Gemeenten kennen vier inkomstenbronnen, waarvan de uitkering uit het Gemeentefonds het grootst van omvang is. Daarnaast heeft de gemeente inkomsten zoals inkomensoverdrachten afkomstig van andere overheden, gemeentelijke belastingen, leges, heffingen en retributies en overige eigen middelen. Over de omvang van de uitkering van het gemeentefonds, subsidies en de specifieke uitkeringen hebben de gemeenten géén zeggenschap. Met overige eigen middelen bedoelen we de opbrengsten uit verkopen (zoals bouwgrond) of inkomsten uit bezittingen (aandelen of onroerende zaken). Lokale heffingen kunnen worden geheven op grond van hoofdstuk XV van de Gemeentewet. Daarnaast zijn er heffingen die op grond van andere wetten dan de Gemeentewet worden geheven, zoals de afvalstoffenheffing op basis van artikel 15.33 Wet Milieubeheer.

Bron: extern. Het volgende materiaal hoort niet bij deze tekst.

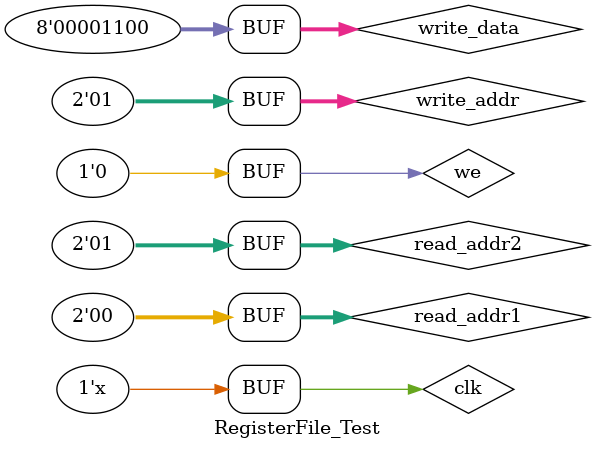
<source format=v>
`timescale 1ns / 1ps

module RegisterFile_Test;

	// Inputs
	reg clk;
	reg we;
	reg [1:0] read_addr1;
	reg [1:0] read_addr2;
	reg [1:0] write_addr;
	reg [7:0] write_data;

	// Outputs
	wire [7:0] read_data1;
	wire [7:0] read_data2;

	// Instantiate the Unit Under Test (UUT)
	RegisterFile uut (
		.clk(clk), 
		.we(we), 
		.read_addr1(read_addr1), 
		.read_addr2(read_addr2), 
		.write_addr(write_addr), 
		.write_data(write_data), 
		.read_data1(read_data1), 
		.read_data2(read_data2)
	);

	initial begin
		// Initialize Inputs
		clk = 0;
		we = 0;
		read_addr1 = 0;
		read_addr2 = 0;
		write_addr = 0;
		write_data = 0;

		// Wait 100 ns for global reset to finish
		#100;
        
		// Add stimulus here
		we = 1;
		write_addr = 2'd0;
		write_data = 8'd4;
		
		#100
		we = 1;
		write_addr = 2'd1;
		write_data = 8'd12;
		
		#100
		we = 0;
		read_addr1 = 2'd0;
		read_addr2 = 2'd1;
	end
	
	always
	begin
		#100
		clk = !clk;
	end
endmodule


</source>
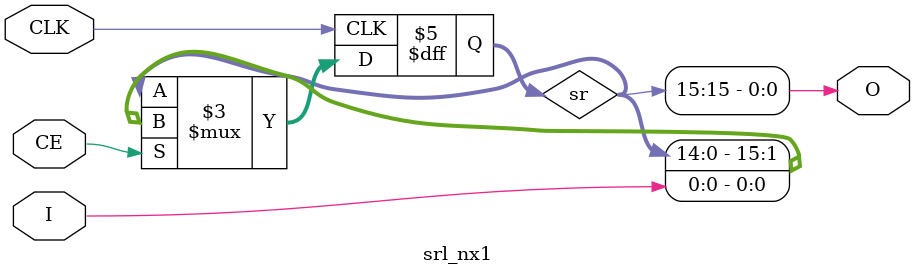
<source format=v>
`timescale 1ns / 1ps
module srl_nx1
#(
	parameter Depth = 16
)(
	input CLK,
	input CE,
	input I,
	output O
);

(* syn_srlstyle = "select_srl" *)
	reg [Depth-1:0] sr;
	initial sr = 0;

   always @(posedge CLK)
      if (CE)begin
         sr <= {sr[Depth-2:0], I};
		end
   assign O = sr[Depth-1];

endmodule

</source>
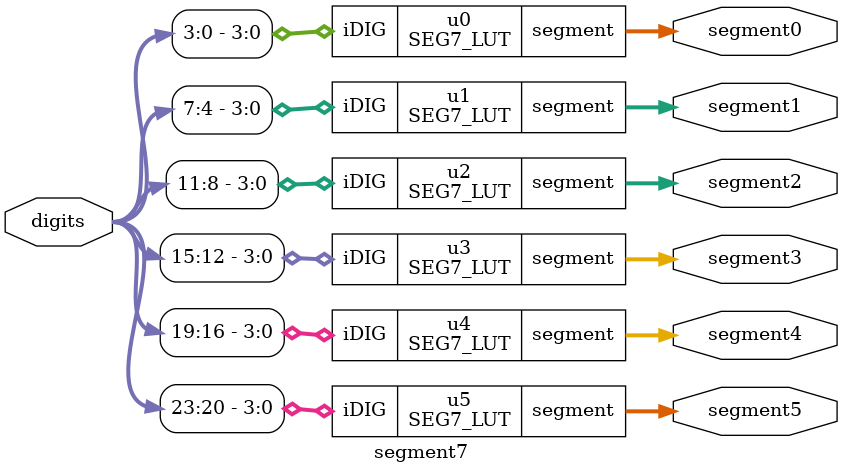
<source format=v>
module SEG7_LUT	(
    segment,
    iDIG
);

    input	[3:0]	iDIG;
    output	[6:0]	segment;
    reg		[6:0]	segment;

    always @(iDIG)
    begin
    	case(iDIG)
    	4'h1: segment = 7'b1111001;	// ---t----
    	4'h2: segment = 7'b0100100; 	// |	  |
    	4'h3: segment = 7'b0110000; 	// lt	 rt
    	4'h4: segment = 7'b0011001; 	// |	  |
    	4'h5: segment = 7'b0010010; 	// ---m----
    	4'h6: segment = 7'b0000010; 	// |	  |
    	4'h7: segment = 7'b1111000; 	// lb	 rb
    	4'h8: segment = 7'b0000000; 	// |	  |
    	4'h9: segment = 7'b0011000; 	// ---b----
    	4'ha: segment = 7'b0001000;
    	4'hb: segment = 7'b0000011;
    	4'hc: segment = 7'b1000110;
    	4'hd: segment = 7'b0100001;
    	4'he: segment = 7'b0000110;
    	4'hf: segment = 7'b0001110;
    	4'h0: segment = 7'b1000000;
    	endcase
    end

endmodule

module segment7 (
    segment0,
    segment1,
    segment2,
    segment3,
    segment4,
    segment5,
    digits
);
    input	[23:0]	digits;
    output	[6:0]	segment0, segment1, segment2, segment3, segment4, segment5;

    SEG7_LUT	u0	(	segment0, digits[3:0]		);
    SEG7_LUT	u1	(	segment1, digits[7:4]		);
    SEG7_LUT	u2	(	segment2, digits[11:8]	);
    SEG7_LUT	u3	(	segment3, digits[15:12]	);
    SEG7_LUT	u4	(	segment4, digits[19:16]	);
    SEG7_LUT	u5	(	segment5, digits[23:20]	);


endmodule

</source>
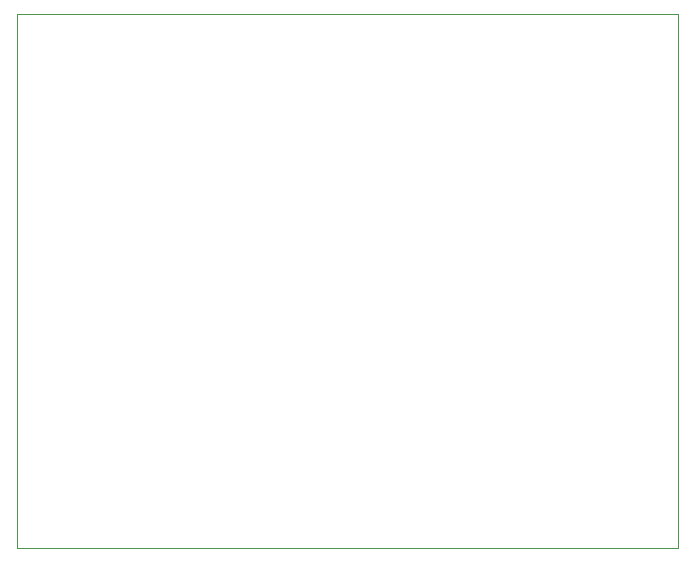
<source format=gm1>
G04 #@! TF.GenerationSoftware,KiCad,Pcbnew,7.0.8*
G04 #@! TF.CreationDate,2023-10-01T22:59:48-07:00*
G04 #@! TF.ProjectId,babelfish,62616265-6c66-4697-9368-2e6b69636164,REV1*
G04 #@! TF.SameCoordinates,Original*
G04 #@! TF.FileFunction,Profile,NP*
%FSLAX46Y46*%
G04 Gerber Fmt 4.6, Leading zero omitted, Abs format (unit mm)*
G04 Created by KiCad (PCBNEW 7.0.8) date 2023-10-01 22:59:48*
%MOMM*%
%LPD*%
G01*
G04 APERTURE LIST*
G04 #@! TA.AperFunction,Profile*
%ADD10C,0.050000*%
G04 #@! TD*
G04 APERTURE END LIST*
D10*
X82250000Y-69500000D02*
X138250000Y-69500000D01*
X138250000Y-114750000D01*
X82250000Y-114750000D01*
X82250000Y-69500000D01*
M02*

</source>
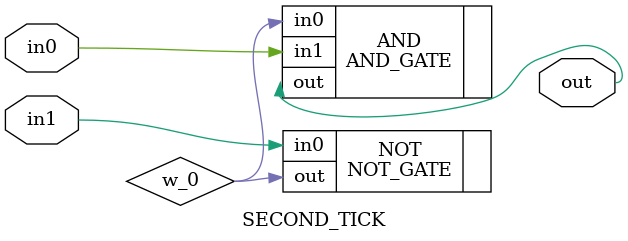
<source format=v>
module SECOND_TICK(
     input wire       in0,
     input wire       in1,
     output wire       out
);
    wire w_0;
    wire n_out;
    NOT_GATE NOT(
        .in0    (in1    ),
        .out    (w_0    )
    );
    AND_GATE AND(
        .in0    (w_0    ),
        .in1    (in0    ),
        .out    (out    )
    );
endmodule

</source>
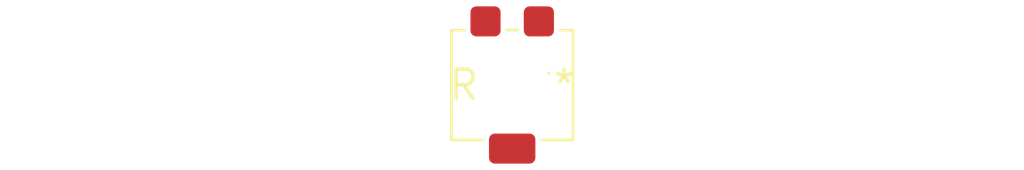
<source format=kicad_pcb>
(kicad_pcb (version 20240108) (generator pcbnew)

  (general
    (thickness 1.6)
  )

  (paper "A4")
  (layers
    (0 "F.Cu" signal)
    (31 "B.Cu" signal)
    (32 "B.Adhes" user "B.Adhesive")
    (33 "F.Adhes" user "F.Adhesive")
    (34 "B.Paste" user)
    (35 "F.Paste" user)
    (36 "B.SilkS" user "B.Silkscreen")
    (37 "F.SilkS" user "F.Silkscreen")
    (38 "B.Mask" user)
    (39 "F.Mask" user)
    (40 "Dwgs.User" user "User.Drawings")
    (41 "Cmts.User" user "User.Comments")
    (42 "Eco1.User" user "User.Eco1")
    (43 "Eco2.User" user "User.Eco2")
    (44 "Edge.Cuts" user)
    (45 "Margin" user)
    (46 "B.CrtYd" user "B.Courtyard")
    (47 "F.CrtYd" user "F.Courtyard")
    (48 "B.Fab" user)
    (49 "F.Fab" user)
    (50 "User.1" user)
    (51 "User.2" user)
    (52 "User.3" user)
    (53 "User.4" user)
    (54 "User.5" user)
    (55 "User.6" user)
    (56 "User.7" user)
    (57 "User.8" user)
    (58 "User.9" user)
  )

  (setup
    (pad_to_mask_clearance 0)
    (pcbplotparams
      (layerselection 0x00010fc_ffffffff)
      (plot_on_all_layers_selection 0x0000000_00000000)
      (disableapertmacros false)
      (usegerberextensions false)
      (usegerberattributes false)
      (usegerberadvancedattributes false)
      (creategerberjobfile false)
      (dashed_line_dash_ratio 12.000000)
      (dashed_line_gap_ratio 3.000000)
      (svgprecision 4)
      (plotframeref false)
      (viasonmask false)
      (mode 1)
      (useauxorigin false)
      (hpglpennumber 1)
      (hpglpenspeed 20)
      (hpglpendiameter 15.000000)
      (dxfpolygonmode false)
      (dxfimperialunits false)
      (dxfusepcbnewfont false)
      (psnegative false)
      (psa4output false)
      (plotreference false)
      (plotvalue false)
      (plotinvisibletext false)
      (sketchpadsonfab false)
      (subtractmaskfromsilk false)
      (outputformat 1)
      (mirror false)
      (drillshape 1)
      (scaleselection 1)
      (outputdirectory "")
    )
  )

  (net 0 "")

  (footprint "Potentiometer_Bourns_3314R-1_Vertical_Hole" (layer "F.Cu") (at 0 0))

)

</source>
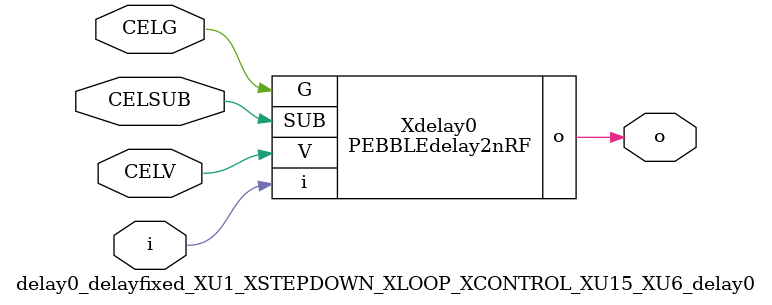
<source format=v>



module PEBBLEdelay2nRF ( o, V, G, i, SUB );

  input V;
  input i;
  input G;
  output o;
  input SUB;
endmodule

//Celera Confidential Do Not Copy delay0_delayfixed_XU1_XSTEPDOWN_XLOOP_XCONTROL_XU15_XU6_delay0
//TYPE: fixed 2ns
module delay0_delayfixed_XU1_XSTEPDOWN_XLOOP_XCONTROL_XU15_XU6_delay0 (i, CELV, o,
CELG,CELSUB);
input CELV;
input i;
output o;
input CELSUB;
input CELG;

//Celera Confidential Do Not Copy delayfast0
PEBBLEdelay2nRF Xdelay0(
.V (CELV),
.i (i),
.o (o),
.G (CELG),
.SUB (CELSUB)
);
//,diesize,PEBBLEdelay2nRF

//Celera Confidential Do Not Copy Module End
//Celera Schematic Generator
endmodule

</source>
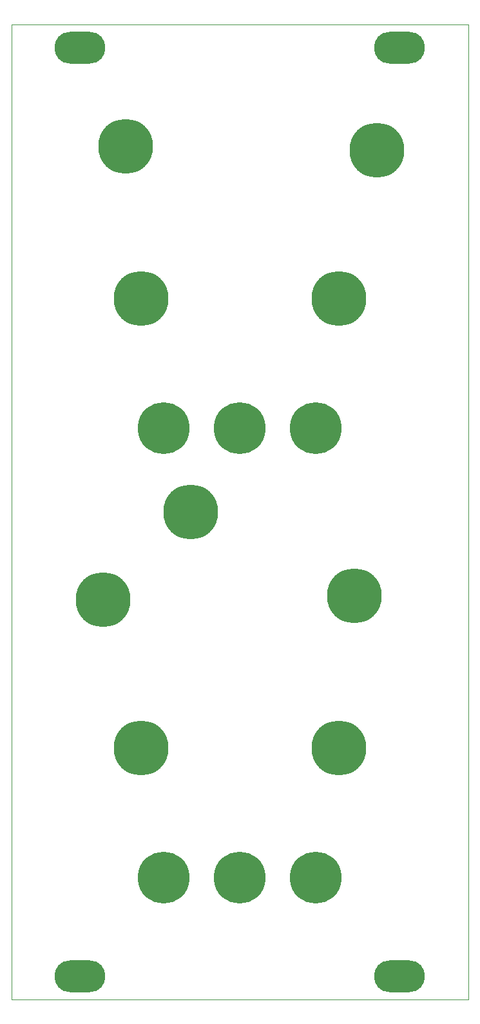
<source format=gbl>
G04 #@! TF.GenerationSoftware,KiCad,Pcbnew,(6.0.1)*
G04 #@! TF.CreationDate,2022-09-13T09:45:50+02:00*
G04 #@! TF.ProjectId,MS20-VCF,4d533230-2d56-4434-962e-6b696361645f,rev?*
G04 #@! TF.SameCoordinates,Original*
G04 #@! TF.FileFunction,Copper,L2,Bot*
G04 #@! TF.FilePolarity,Positive*
%FSLAX46Y46*%
G04 Gerber Fmt 4.6, Leading zero omitted, Abs format (unit mm)*
G04 Created by KiCad (PCBNEW (6.0.1)) date 2022-09-13 09:45:50*
%MOMM*%
%LPD*%
G01*
G04 APERTURE LIST*
G04 #@! TA.AperFunction,Profile*
%ADD10C,0.050000*%
G04 #@! TD*
G04 #@! TA.AperFunction,ComponentPad*
%ADD11O,6.700000X4.200000*%
G04 #@! TD*
G04 #@! TA.AperFunction,ViaPad*
%ADD12C,7.200000*%
G04 #@! TD*
G04 #@! TA.AperFunction,ViaPad*
%ADD13C,6.800000*%
G04 #@! TD*
G04 APERTURE END LIST*
D10*
X237000000Y-27500000D02*
X237000000Y-155500000D01*
X177000000Y-155500000D02*
X176999999Y-151000001D01*
X177000000Y-27500000D02*
X176999999Y-151000001D01*
X237000000Y-155500000D02*
X177000000Y-155500000D01*
X177000000Y-27500000D02*
X237000000Y-27500000D01*
D11*
X186000000Y-30500000D03*
X228000000Y-30500000D03*
X228000000Y-152500000D03*
X186000000Y-152500000D03*
D12*
X200500000Y-91500000D03*
D13*
X197000000Y-80500000D03*
X207000000Y-80500000D03*
X217000000Y-80500000D03*
D12*
X225000000Y-44000000D03*
X189000000Y-103000000D03*
X220000000Y-122500000D03*
X194000000Y-122500000D03*
X222000000Y-102500000D03*
D13*
X207000000Y-139500000D03*
X197000000Y-139500000D03*
X217000000Y-139500000D03*
D12*
X220000000Y-63500000D03*
X194000000Y-63500000D03*
X192000000Y-43500000D03*
M02*

</source>
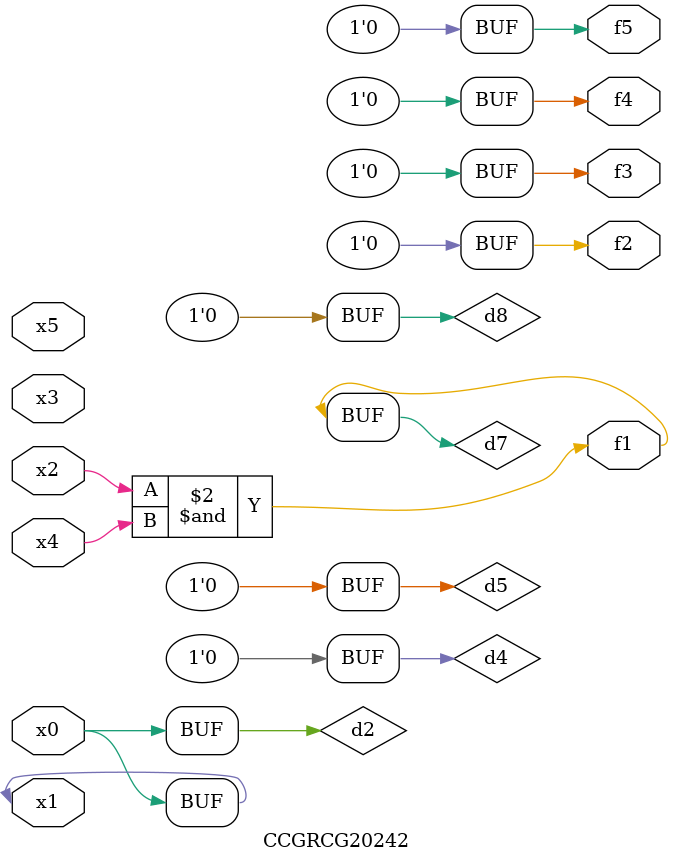
<source format=v>
module CCGRCG20242(
	input x0, x1, x2, x3, x4, x5,
	output f1, f2, f3, f4, f5
);

	wire d1, d2, d3, d4, d5, d6, d7, d8, d9;

	nand (d1, x1);
	buf (d2, x0, x1);
	nand (d3, x2, x4);
	and (d4, d1, d2);
	and (d5, d1, d2);
	nand (d6, d1, d3);
	not (d7, d3);
	xor (d8, d5);
	nor (d9, d5, d6);
	assign f1 = d7;
	assign f2 = d8;
	assign f3 = d8;
	assign f4 = d8;
	assign f5 = d8;
endmodule

</source>
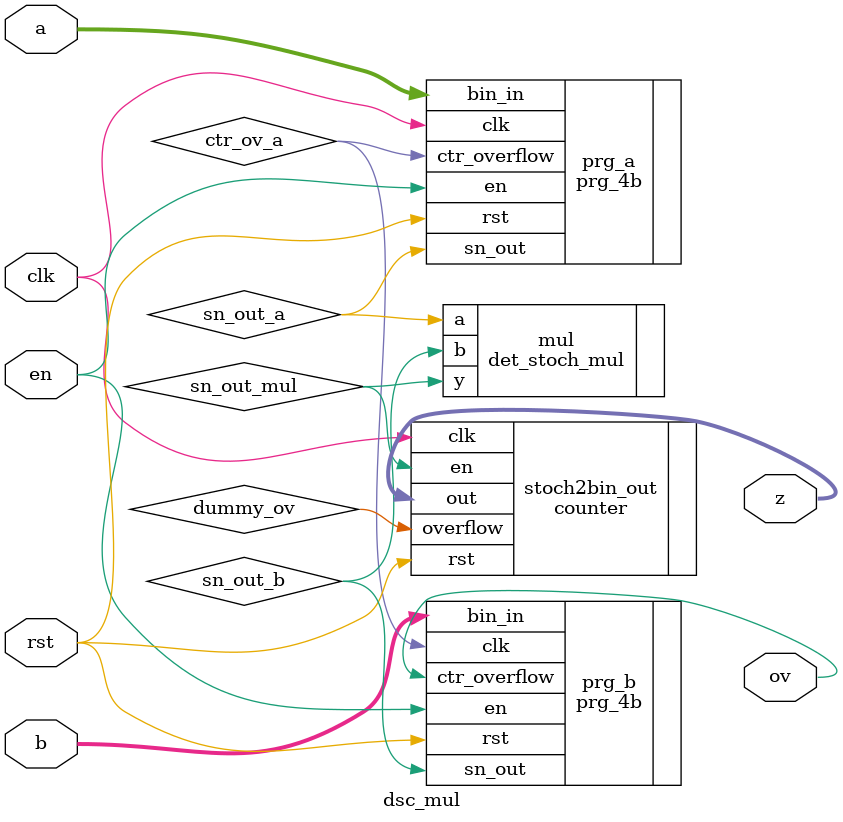
<source format=v>
`timescale 1 ns / 100 ps

`define SNG_WIDTH 4


module dsc_mul (
    a,
    b,
    z,
    clk,
    rst,
    en,
    ov);

   input [`SNG_WIDTH-1:0]        a,b;
   input                       clk,rst;
   input                       en;
   output [(2*`SNG_WIDTH)-1:0] z;
   output                      ov;
   

   wire                        sn_out_a,sn_out_b,sn_out_mul;
   wire                        ctr_ov_a,ctr_ov_b;
   wire                        dummy_ov;
   

   //SNG for input A
   prg_4b prg_a (
   .clk(clk),
   .rst(rst),
   .en(en),
   .bin_in(a),
   .sn_out(sn_out_a),
   .ctr_overflow(ctr_ov_a));

   //SNG for input B
   prg_4b prg_b (
   .clk(ctr_ov_a),
   .rst(rst),
   .en(en),
   .bin_in(b),
   .sn_out(sn_out_b),
   .ctr_overflow(ov));

//multiplier circuit
det_stoch_mul mul (
  .a(sn_out_a),
  .b(sn_out_b),
  .y(sn_out_mul)
);

//stoch2bin out
counter #(
  .WIDTH (2*`SNG_WIDTH)
) stoch2bin_out (
  .clk(clk),
  .rst(rst),
  .en(sn_out_mul),
  .out(z),
  .overflow(dummy_ov)
);
   
   
   
endmodule // dsc_mul



               







   
</source>
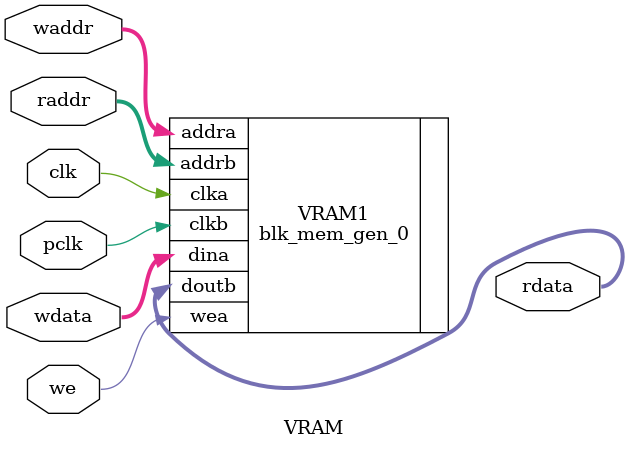
<source format=v>
`timescale 1ns / 1ps


module VRAM(
    input [11:0] wdata,
    input [14:0] waddr,
    output [11:0] rdata,
    input [14:0] raddr,
    input clk,
    input pclk,
    input we
    );
    
    blk_mem_gen_0  VRAM1(
  .clka(clk),        // input wire clka
  .wea(we),        // input wire [0 : 0] wea
  .addra(waddr),   // input wire [12 : 0] addra
  .dina(wdata),        // input wire [11 : 0] dina
  .clkb(pclk),         // input wire clkb
  .addrb(raddr),    // input wire [12 : 0] addrb
  .doutb(rdata)     // output wire [11 : 0] doutb
);

endmodule

</source>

De raad stelt het beleid (uitgangspunten) en de tarieven vast (raadsvergadering december 2024). De inkomsten uit belastingen zijn veel ruimer inzetbaar dan die van rechten en heffingen.
- Inkomsten uit heffingen moeten besteed worden ter bestrijding van lasten die met deze heffingen samenhangen, zoals riool- en afvalstoffenheffing.
- Voor rechten geldt dat de inkomsten dienen als compensatie voor lasten verbonden aan het leveren van een specifieke individuele dienst, bijvoorbeeld grafrechten, marktgelden.
Voor zowel heffingen als rechten geldt dat deze maximaal kostendekkend mogen zijn. Het is vanuit het budgetrecht aan de raad om de mate van kostendekkendheid vast te stellen (tot maximaal 100%).
We onderscheiden de gemeentelijke heffingen in drie soorten: belastingen, rechten en (bestemmings)heffingen. Deze driedeling is voor het berekenen van tarieven van belang.
Voor de gemeente Landgraaf zijn dit:
Conform het Besluit Begroting en Verantwoording provincies en gemeenten (BBV) zijn in deze paragraaf opgenomen de geraamde inkomsten aan heffingen en leges, het beleid met betrekking tot de lokale heffingen, de mate van kostendekkendheid, het kwijtscheldingsbeleid en de lokale lastendruk (woonlasten).